-------- Data to process --------

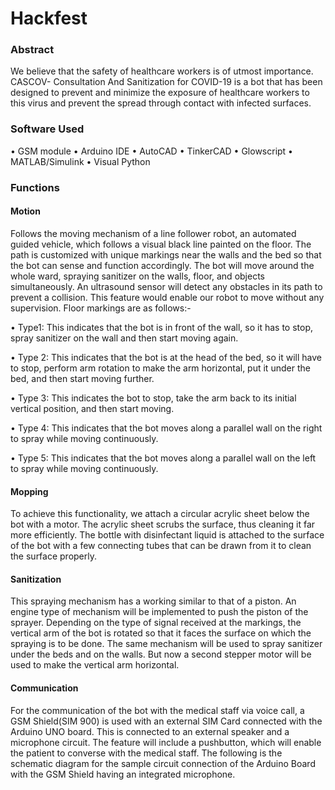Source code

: # Hackfest
### Abstract
We believe that the safety of healthcare workers is of utmost importance.
CASCOV- Consultation And Sanitization for COVID-19 is a bot that has been designed to 
prevent and minimize the exposure of healthcare workers to this virus and prevent the 
spread through contact with infected surfaces.

### Software Used
• GSM module
• Arduino IDE
• AutoCAD
• TinkerCAD
• Glowscript
• MATLAB/Simulink
• Visual Python

### Functions
#### Motion
Follows the moving mechanism of a line follower robot, an 
automated guided vehicle, which follows a visual black line painted 
on the floor. The path is customized with unique markings near the 
walls and the bed so that the bot can sense and function accordingly. 
The bot will move around the whole ward, spraying sanitizer on the 
walls, floor, and objects simultaneously.
An ultrasound sensor will detect any obstacles in its path to 
prevent a collision. This feature would enable our robot to move 
without any supervision.
Floor markings are as follows:-


• Type1: This indicates that the bot is in front of the wall, so it has to 
stop, spray sanitizer on the wall and then start moving again.


• Type 2: This indicates that the bot is at the head of the bed, so it 
will have to stop, perform arm rotation to make the arm horizontal, 
put it under the bed, and then start moving further.


• Type 3: This indicates the bot to stop, take the arm back to its 
initial vertical position, and then start moving.


• Type 4: This indicates that the bot moves along a parallel wall on 
the right to spray while moving continuously.


• Type 5: This indicates that the bot moves along a parallel wall on 
the left to spray while moving continuously.
#### Mopping
To achieve this functionality, we attach a circular acrylic sheet 
below the bot with a motor. The acrylic sheet scrubs the surface, thus 
cleaning it far more efficiently. The bottle with disinfectant liquid is 
attached to the surface of the bot with a few connecting tubes that can 
be drawn from it to clean the surface properly.

#### Sanitization
This spraying mechanism has a working similar to that of a piston. 
An engine type of mechanism will be implemented to push the piston of 
the sprayer. Depending on the type of signal received at the markings,
the vertical arm of the bot is rotated so that it faces the surface on which 
the spraying is to be done.
The same mechanism will be used to spray sanitizer under the beds 
and on the walls. But now a second stepper motor will be used to make 
the vertical arm horizontal.

#### Communication
For the communication of the bot with the medical staff via voice 
call, a GSM Shield(SIM 900) is used with an external SIM Card 
connected with the Arduino UNO board. This is connected to an external 
speaker and a microphone circuit. The feature will include a pushbutton, 
which will enable the patient to converse with the medical staff. 
The following is the schematic diagram for the sample circuit connection 
of the Arduino Board with the GSM Shield having an integrated 
microphone.
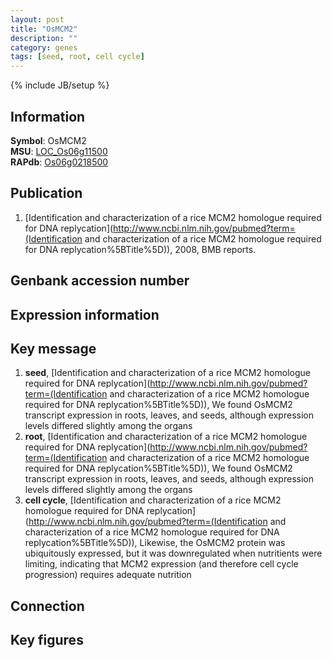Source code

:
```yaml
---
layout: post
title: "OsMCM2"
description: ""
category: genes
tags: [seed, root, cell cycle]
---
```

{% include JB/setup %}

## Information
__Symbol__: OsMCM2  
__MSU__: [LOC_Os06g11500](http://rice.plantbiology.msu.edu/cgi-bin/ORF_infopage.cgi?orf=LOC_Os06g11500)  
__RAPdb__: [Os06g0218500](http://rapdb.dna.affrc.go.jp/viewer/gbrowse_details/irgsp1?name=Os06g0218500)  

## Publication
1. [Identification and characterization of a rice MCM2 homologue required for DNA replycation](http://www.ncbi.nlm.nih.gov/pubmed?term=(Identification and characterization of a rice MCM2 homologue required for DNA replycation%5BTitle%5D)), 2008, BMB reports.

## Genbank accession number

## Expression information

## Key message
1. __seed__, [Identification and characterization of a rice MCM2 homologue required for DNA replycation](http://www.ncbi.nlm.nih.gov/pubmed?term=(Identification and characterization of a rice MCM2 homologue required for DNA replycation%5BTitle%5D)),  We found OsMCM2 transcript expression in roots, leaves, and seeds, although expression levels differed slightly among the organs
2. __root__, [Identification and characterization of a rice MCM2 homologue required for DNA replycation](http://www.ncbi.nlm.nih.gov/pubmed?term=(Identification and characterization of a rice MCM2 homologue required for DNA replycation%5BTitle%5D)),  We found OsMCM2 transcript expression in roots, leaves, and seeds, although expression levels differed slightly among the organs
3. __cell cycle__, [Identification and characterization of a rice MCM2 homologue required for DNA replycation](http://www.ncbi.nlm.nih.gov/pubmed?term=(Identification and characterization of a rice MCM2 homologue required for DNA replycation%5BTitle%5D)),  Likewise, the OsMCM2 protein was ubiquitously expressed, but it was downregulated when nutritients were limiting, indicating that MCM2 expression (and therefore cell cycle progression) requires adequate nutrition

## Connection

## Key figures


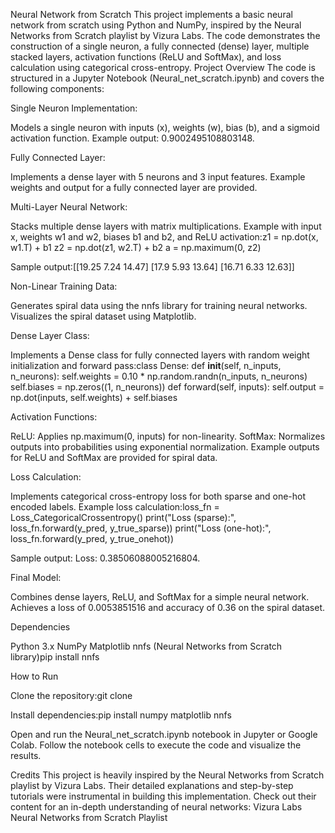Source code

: Neural Network from Scratch
This project implements a basic neural network from scratch using Python and NumPy, inspired by the Neural Networks from Scratch playlist by Vizura Labs. The code demonstrates the construction of a single neuron, a fully connected (dense) layer, multiple stacked layers, activation functions (ReLU and SoftMax), and loss calculation using categorical cross-entropy.
Project Overview
The code is structured in a Jupyter Notebook (Neural_net_scratch.ipynb) and covers the following components:

Single Neuron Implementation:

Models a single neuron with inputs (x), weights (w), bias (b), and a sigmoid activation function.
Example output: 0.9002495108803148.


Fully Connected Layer:

Implements a dense layer with 5 neurons and 3 input features.
Example weights and output for a fully connected layer are provided.


Multi-Layer Neural Network:

Stacks multiple dense layers with matrix multiplications.
Example with input x, weights w1 and w2, biases b1 and b2, and ReLU activation:z1 = np.dot(x, w1.T) + b1
z2 = np.dot(z1, w2.T) + b2
a = np.maximum(0, z2)


Sample output:[[19.25  7.24 14.47]
 [17.9   5.93 13.64]
 [16.71  6.33 12.63]]




Non-Linear Training Data:

Generates spiral data using the nnfs library for training neural networks.
Visualizes the spiral dataset using Matplotlib.


Dense Layer Class:

Implements a Dense class for fully connected layers with random weight initialization and forward pass:class Dense:
    def __init__(self, n_inputs, n_neurons):
        self.weights = 0.10 * np.random.randn(n_inputs, n_neurons)
        self.biases = np.zeros((1, n_neurons))
    def forward(self, inputs):
        self.output = np.dot(inputs, self.weights) + self.biases




Activation Functions:

ReLU: Applies np.maximum(0, inputs) for non-linearity.
SoftMax: Normalizes outputs into probabilities using exponential normalization.
Example outputs for ReLU and SoftMax are provided for spiral data.


Loss Calculation:

Implements categorical cross-entropy loss for both sparse and one-hot encoded labels.
Example loss calculation:loss_fn = Loss_CategoricalCrossentropy()
print("Loss (sparse):", loss_fn.forward(y_pred, y_true_sparse))
print("Loss (one-hot):", loss_fn.forward(y_pred, y_true_onehot))


Sample output: Loss: 0.38506088005216804.


Final Model:

Combines dense layers, ReLU, and SoftMax for a simple neural network.
Achieves a loss of 0.0053851516 and accuracy of 0.36 on the spiral dataset.



Dependencies

Python 3.x
NumPy
Matplotlib
nnfs (Neural Networks from Scratch library)pip install nnfs



How to Run

Clone the repository:git clone <repository-url>


Install dependencies:pip install numpy matplotlib nnfs


Open and run the Neural_net_scratch.ipynb notebook in Jupyter or Google Colab.
Follow the notebook cells to execute the code and visualize the results.

Credits
This project is heavily inspired by the Neural Networks from Scratch playlist by Vizura Labs. Their detailed explanations and step-by-step tutorials were instrumental in building this implementation. Check out their content for an in-depth understanding of neural networks:
Vizura Labs Neural Networks from Scratch Playlist
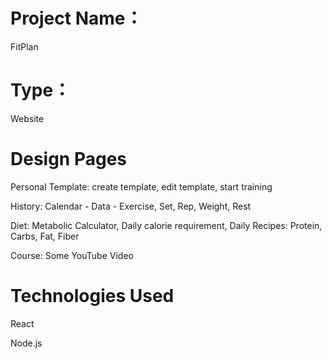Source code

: # Project Name：

FitPlan

# Type：

Website

# Design Pages

Personal Template: create template, edit template, start training

History: Calendar - Data - Exercise, Set, Rep, Weight, Rest

Diet: Metabolic Calculator, Daily calorie requirement, Daily Recipes: Protein, Carbs, Fat, Fiber

Course: Some YouTube Video

# Technologies Used

React

Node.js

--------

# Aim of the task
Please give the records again word for word, omitting all images.

# Completed exercise
Source code

: # Hackfest
### Abstract
We believe that the safety of healthcare workers is of utmost importance.
CASCOV- Consultation And Sanitization for COVID-19 is a bot that has been designed to 
prevent and minimize the exposure of healthcare workers to this virus and prevent the 
spread through contact with infected surfaces.

### Software Used
• GSM module
• Arduino IDE
• AutoCAD
• TinkerCAD
• Glowscript
• MATLAB/Simulink
• Visual Python

### Functions
#### Motion
Follows the moving mechanism of a line follower robot, an 
automated guided vehicle, which follows a visual black line painted 
on the floor. The path is customized with unique markings near the 
walls and the bed so that the bot can sense and function accordingly. 
The bot will move around the whole ward, spraying sanitizer on the 
walls, floor, and objects simultaneously.
An ultrasound sensor will detect any obstacles in its path to 
prevent a collision. This feature would enable our robot to move 
without any supervision.
Floor markings are as follows:-


• Type1: This indicates that the bot is in front of the wall, so it has to 
stop, spray sanitizer on the wall and then start moving again.


• Type 2: This indicates that the bot is at the head of the bed, so it 
will have to stop, perform arm rotation to make the arm horizontal, 
put it under the bed, and then start moving further.


• Type 3: This indicates the bot to stop, take the arm back to its 
initial vertical position, and then start moving.


• Type 4: This indicates that the bot moves along a parallel wall on 
the right to spray while moving continuously.


• Type 5: This indicates that the bot moves along a parallel wall on 
the left to spray while moving continuously.
#### Mopping
To achieve this functionality, we attach a circular acrylic sheet 
below the bot with a motor. The acrylic sheet scrubs the surface, thus 
cleaning it far more efficiently. The bottle with disinfectant liquid is 
attached to the surface of the bot with a few connecting tubes that can 
be drawn from it to clean the surface properly.

#### Sanitization
This spraying mechanism has a working similar to that of a piston. 
An engine type of mechanism will be implemented to push the piston of 
the sprayer. Depending on the type of signal received at the markings,
the vertical arm of the bot is rotated so that it faces the surface on which 
the spraying is to be done.
The same mechanism will be used to spray sanitizer under the beds 
and on the walls. But now a second stepper motor will be used to make 
the vertical arm horizontal.

#### Communication
For the communication of the bot with the medical staff via voice 
call, a GSM Shield(SIM 900) is used with an external SIM Card 
connected with the Arduino UNO board. This is connected to an external 
speaker and a microphone circuit. The feature will include a pushbutton, 
which will enable the patient to converse with the medical staff. 
The following is the schematic diagram for the sample circuit connection 
of the Arduino Board with the GSM Shield having an integrated 
microphone.
Source code

:
```yaml
---
layout: post
title: "OsMCM2"
description: ""
category: genes
tags: [seed, root, cell cycle]
---
```

{% include JB/setup %}

## Information
__Symbol__: OsMCM2  
__MSU__: [LOC_Os06g11500](http://rice.plantbiology.msu.edu/cgi-bin/ORF_infopage.cgi?orf=LOC_Os06g11500)  
__RAPdb__: [Os06g0218500](http://rapdb.dna.affrc.go.jp/viewer/gbrowse_details/irgsp1?name=Os06g0218500)  

## Publication
1. [Identification and characterization of a rice MCM2 homologue required for DNA replycation](http://www.ncbi.nlm.nih.gov/pubmed?term=(Identification and characterization of a rice MCM2 homologue required for DNA replycation%5BTitle%5D)), 2008, BMB reports.

## Genbank accession number

## Expression information

## Key message
1. __seed__, [Identification and characterization of a rice MCM2 homologue required for DNA replycation](http://www.ncbi.nlm.nih.gov/pubmed?term=(Identification and characterization of a rice MCM2 homologue required for DNA replycation%5BTitle%5D)),  We found OsMCM2 transcript expression in roots, leaves, and seeds, although expression levels differed slightly among the organs
2. __root__, [Identification and characterization of a rice MCM2 homologue required for DNA replycation](http://www.ncbi.nlm.nih.gov/pubmed?term=(Identification and characterization of a rice MCM2 homologue required for DNA replycation%5BTitle%5D)),  We found OsMCM2 transcript expression in roots, leaves, and seeds, although expression levels differed slightly among the organs
3. __cell cycle__, [Identification and characterization of a rice MCM2 homologue required for DNA replycation](http://www.ncbi.nlm.nih.gov/pubmed?term=(Identification and characterization of a rice MCM2 homologue required for DNA replycation%5BTitle%5D)),  Likewise, the OsMCM2 protein was ubiquitously expressed, but it was downregulated when nutritients were limiting, indicating that MCM2 expression (and therefore cell cycle progression) requires adequate nutrition

## Connection

## Key figures


Source code

: Neural Network from Scratch
This project implements a basic neural network from scratch using Python and NumPy, inspired by the Neural Networks from Scratch playlist by Vizura Labs. The code demonstrates the construction of a single neuron, a fully connected (dense) layer, multiple stacked layers, activation functions (ReLU and SoftMax), and loss calculation using categorical cross-entropy.
Project Overview
The code is structured in a Jupyter Notebook (Neural_net_scratch.ipynb) and covers the following components:

Single Neuron Implementation:

Models a single neuron with inputs (x), weights (w), bias (b), and a sigmoid activation function.
Example output: 0.9002495108803148.


Fully Connected Layer:

Implements a dense layer with 5 neurons and 3 input features.
Example weights and output for a fully connected layer are provided.


Multi-Layer Neural Network:

Stacks multiple dense layers with matrix multiplications.
Example with input x, weights w1 and w2, biases b1 and b2, and ReLU activation:z1 = np.dot(x, w1.T) + b1
z2 = np.dot(z1, w2.T) + b2
a = np.maximum(0, z2)


Sample output:[[19.25  7.24 14.47]
 [17.9   5.93 13.64]
 [16.71  6.33 12.63]]




Non-Linear Training Data:

Generates spiral data using the nnfs library for training neural networks.
Visualizes the spiral dataset using Matplotlib.


Dense Layer Class:

Implements a Dense class for fully connected layers with random weight initialization and forward pass:class Dense:
    def __init__(self, n_inputs, n_neurons):
        self.weights = 0.10 * np.random.randn(n_inputs, n_neurons)
        self.biases = np.zeros((1, n_neurons))
    def forward(self, inputs):
        self.output = np.dot(inputs, self.weights) + self.biases




Activation Functions:

ReLU: Applies np.maximum(0, inputs) for non-linearity.
SoftMax: Normalizes outputs into probabilities using exponential normalization.
Example outputs for ReLU and SoftMax are provided for spiral data.


Loss Calculation:

Implements categorical cross-entropy loss for both sparse and one-hot encoded labels.
Example loss calculation:loss_fn = Loss_CategoricalCrossentropy()
print("Loss (sparse):", loss_fn.forward(y_pred, y_true_sparse))
print("Loss (one-hot):", loss_fn.forward(y_pred, y_true_onehot))


Sample output: Loss: 0.38506088005216804.


Final Model:

Combines dense layers, ReLU, and SoftMax for a simple neural network.
Achieves a loss of 0.0053851516 and accuracy of 0.36 on the spiral dataset.



Dependencies

Python 3.x
NumPy
Matplotlib
nnfs (Neural Networks from Scratch library)pip install nnfs



How to Run

Clone the repository:git clone <repository-url>


Install dependencies:pip install numpy matplotlib nnfs


Open and run the Neural_net_scratch.ipynb notebook in Jupyter or Google Colab.
Follow the notebook cells to execute the code and visualize the results.

Credits
This project is heavily inspired by the Neural Networks from Scratch playlist by Vizura Labs. Their detailed explanations and step-by-step tutorials were instrumental in building this implementation. Check out their content for an in-depth understanding of neural networks:
Vizura Labs Neural Networks from Scratch Playlist
Source code

: # Project Name：

FitPlan

# Type：

Website

# Design Pages

Personal Template: create template, edit template, start training

History: Calendar - Data - Exercise, Set, Rep, Weight, Rest

Diet: Metabolic Calculator, Daily calorie requirement, Daily Recipes: Protein, Carbs, Fat, Fiber

Course: Some YouTube Video

# Technologies Used

React

Node.js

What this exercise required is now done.